_Trecho da página:_
---*---
Discurso tosco dos machões dita o tom de HQ sobre “cura gay”
Criança, Acácio do Nascimento curte brincar de boneca e ajudar sua mãe, Mara, nos afazeres domésticos. Mara não gosta muito disso, prefere que o filho jogue futebol com os outros garotos, mas não vê tanto problema nas predileções de Acacinho quanto Galdino, o pai do pequeno. Com medo de que estejam criando um homossexual, Mara e Galdino passam a acossar o filho, procurando por tratamentos para que ele se torne um homem "normal".
Acácio é o protagonista da HQ "Bendita Cura", do quadrinista Mário César dos Santos Oliveira. No primeiro volume, o leitor acompanha a infância do personagem, com o garoto tentando entender por que suas preferências causam repulsa e despertam a violência tanto de seus pais quanto de seus colegas de escola. No segundo volume, após Acácio aparentemente se enquadrar no que as pessoas ao redor dele exigem, é a vez de acompanharmos o jovem na faculdade, onde tenta suprimir suas vontades mais sinceras.
---*---
_Dados do exercício:_
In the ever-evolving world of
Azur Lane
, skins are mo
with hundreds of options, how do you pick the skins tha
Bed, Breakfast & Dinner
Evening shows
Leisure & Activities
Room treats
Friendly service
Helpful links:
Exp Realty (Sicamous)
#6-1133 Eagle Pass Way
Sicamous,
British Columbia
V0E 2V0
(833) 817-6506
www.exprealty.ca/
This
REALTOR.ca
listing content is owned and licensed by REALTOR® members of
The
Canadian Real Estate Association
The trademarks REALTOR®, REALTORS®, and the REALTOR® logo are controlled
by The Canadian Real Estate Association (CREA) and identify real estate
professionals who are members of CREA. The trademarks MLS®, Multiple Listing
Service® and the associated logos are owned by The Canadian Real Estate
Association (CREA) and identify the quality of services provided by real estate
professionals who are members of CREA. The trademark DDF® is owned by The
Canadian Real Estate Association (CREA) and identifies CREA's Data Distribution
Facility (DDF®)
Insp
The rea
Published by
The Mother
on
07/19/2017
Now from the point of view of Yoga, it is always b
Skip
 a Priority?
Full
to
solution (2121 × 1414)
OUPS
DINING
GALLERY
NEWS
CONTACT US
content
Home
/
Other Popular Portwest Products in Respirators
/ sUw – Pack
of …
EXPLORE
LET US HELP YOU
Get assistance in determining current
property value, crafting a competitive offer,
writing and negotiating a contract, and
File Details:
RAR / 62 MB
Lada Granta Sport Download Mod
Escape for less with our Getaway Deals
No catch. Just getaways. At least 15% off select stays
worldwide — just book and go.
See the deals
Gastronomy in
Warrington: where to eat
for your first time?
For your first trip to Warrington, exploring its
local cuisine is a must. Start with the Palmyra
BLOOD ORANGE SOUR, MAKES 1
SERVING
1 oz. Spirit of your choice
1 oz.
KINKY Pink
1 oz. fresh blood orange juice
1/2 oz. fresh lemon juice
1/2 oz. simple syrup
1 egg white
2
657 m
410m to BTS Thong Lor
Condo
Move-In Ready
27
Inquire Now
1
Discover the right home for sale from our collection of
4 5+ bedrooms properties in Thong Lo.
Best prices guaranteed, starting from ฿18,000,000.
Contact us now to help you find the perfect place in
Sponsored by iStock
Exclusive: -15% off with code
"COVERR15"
---*---
_Tarefas a realizar:_
a – Com base no texto sobre a HQ "Bendita Cura", responda:
(i) Qual é o nome da mãe de Acácio?
(ii) Quem é o autor da HQ?
(iii) Em que ambiente o segundo volume acompanha o jovem?
b – Reescreva a passagem do texto sobre a HQ "Bendita Cura" que vai de "Acácio é o protagonista" até "vontades mais sinceras.", trocando "faculdade" por "universidade".
c – Prossiga o texto sobre a HQ "Bendita Cura" a partir de sua última frase.

_Respostas escritas:_
a –
(i) Mara.
(ii) O quadrinista Mário César dos Santos Oliveira.
(iii) Na faculdade.

b –
Acácio é o protagonista da HQ "Bendita Cura", do quadrinista Mário César dos Santos Oliveira. No primeiro volume, o leitor acompanha a infância do personagem, com o garoto tentando entender por que suas preferências causam repulsa e despertam a violência tanto de seus pais quanto de seus colegas de escola. No segundo volume, após Acácio aparentemente se enquadrar no que as pessoas ao redor dele exigem, é a vez de acompanharmos o jovem na universidade, onde tenta suprimir suas vontades mais sinceras.

c –
A história de Acácio é marcada pela brutalidade. Se seus pais e seus colegas foram os primeiros a lhe dar "corretivos" para que deixasse seu trejeitos homossexuais de lado, após ameaças, espancamentos e humilhações é Acácio que passa a se policiar, baixando a cabeça para a estupidez e truculência daqueles que o cercam e se sentido sempre ameaçado pela patrulha intimidadora de um suposto deus. Numa narrativa marcada pela intolerância e pelo autoritarismo de gente que vive num país à sombra da ditadura e se vê representada no discurso tosco e virulento dos homens no poder, o próprio personagem acredita que a saída para contornar os desejos pode ser a tal da "cura gay", topando um processo de lavagem cerebral semelhante ao que vemos em "Laranja Mecânica", de Anthony Burgess (Aleph).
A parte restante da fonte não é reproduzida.